### [Directions]
Reproduce verbatim every line of text in the entries below, leaving out the pictures.
⟨
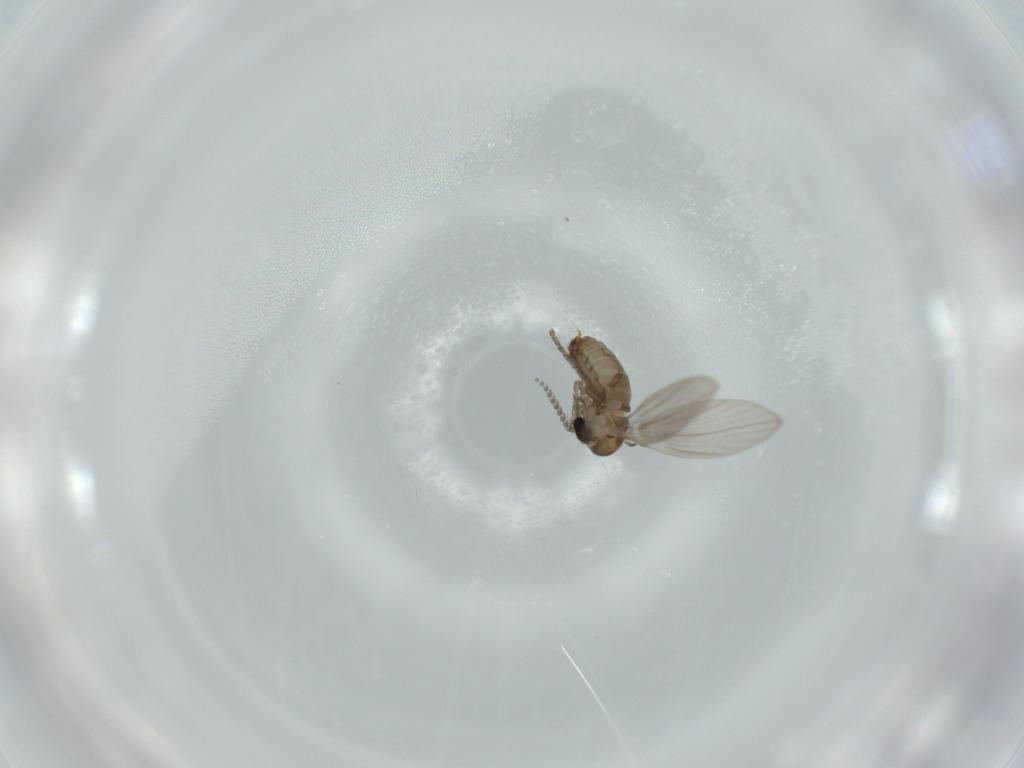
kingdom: Animalia
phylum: Arthropoda
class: Insecta
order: Diptera
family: Psychodidae
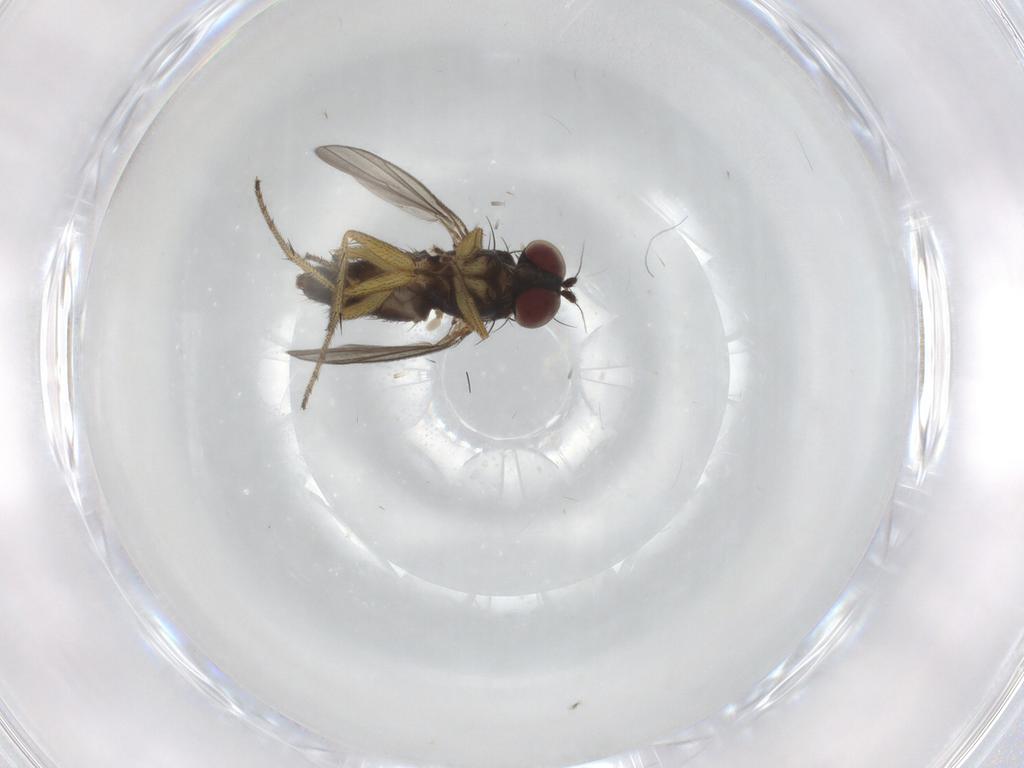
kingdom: Animalia
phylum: Arthropoda
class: Insecta
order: Diptera
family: Dolichopodidae
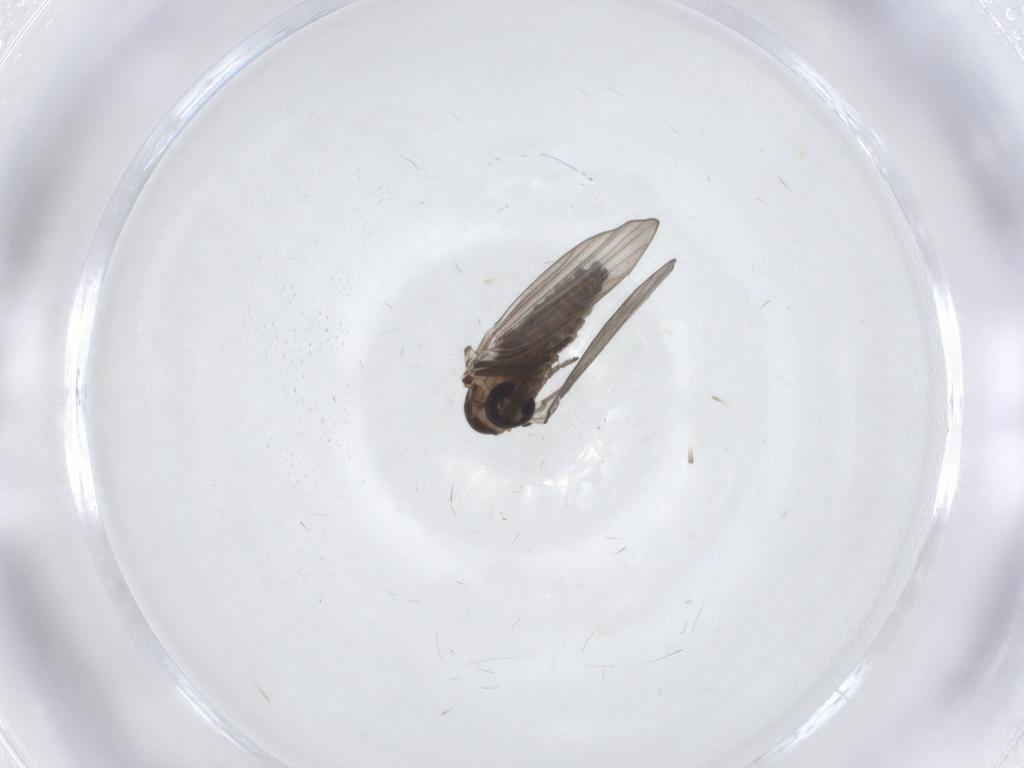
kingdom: Animalia
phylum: Arthropoda
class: Insecta
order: Diptera
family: Psychodidae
⟩
### [In response]
kingdom: Animalia
phylum: Arthropoda
class: Insecta
order: Diptera
family: Psychodidae
kingdom: Animalia
phylum: Arthropoda
class: Insecta
order: Diptera
family: Dolichopodidae
kingdom: Animalia
phylum: Arthropoda
class: Insecta
order: Diptera
family: Psychodidae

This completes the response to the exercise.